## Exercise 3.18
Express addN, mulN, powN in terms of foldN.
Each function has the type
f ∷ Nat → Nat → Nat
addN is really familiar, but it's good practice to calculate it.
Using the universal property, we have
addN m = foldN z s
iff
addN m n = case n of
Zero → z
Succ p → s (addN m p)
So we have the equations
addN m Zero = z
addN m (Succ n) = s (addN m n)
Since m + Zero = m for all natural numbers m, we have z = m.
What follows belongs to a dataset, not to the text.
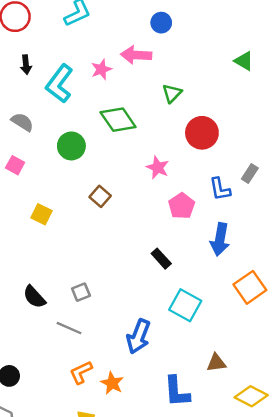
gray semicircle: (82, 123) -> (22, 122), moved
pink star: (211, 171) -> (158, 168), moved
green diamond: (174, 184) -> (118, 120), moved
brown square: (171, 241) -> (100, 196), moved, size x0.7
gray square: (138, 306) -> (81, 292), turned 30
And, by
associativity, we have
addN m (Succ n) = Succ (addN m n)
and thus
s = Succ
The completed definition:
addN ∷ Nat → Nat → Nat
addN m = foldN m Succ
Again using the universal property, we get similar equations for mulN:
mulN m Zero = z
mulN m (Succ n) = s (mulN m n)
We use the definition of multiplication to state:
mulN m Zero = Zero = z
mulN m (Succ n) = addN m (mulN m n),
= { define s = addN m }
s (mulN m n)
giving us the following definition:
mulN ∷ Nat → Nat → Nat
mulN m = foldN Zero (addN m)
Finally, powN (powN b n = b ^ n).
powN b Zero = z
powN b (Succ n) = s (powN b n)
We have:
powN b Zero = (Succ Zero) = z
powN b (Succ n) = mulN b (powN b n)
= { define s = mulN b }
s (powN b n)
which gives the fold:
powN ∷ Nat → Nat → Nat
powN b = foldN (Succ Zero) (mulN b)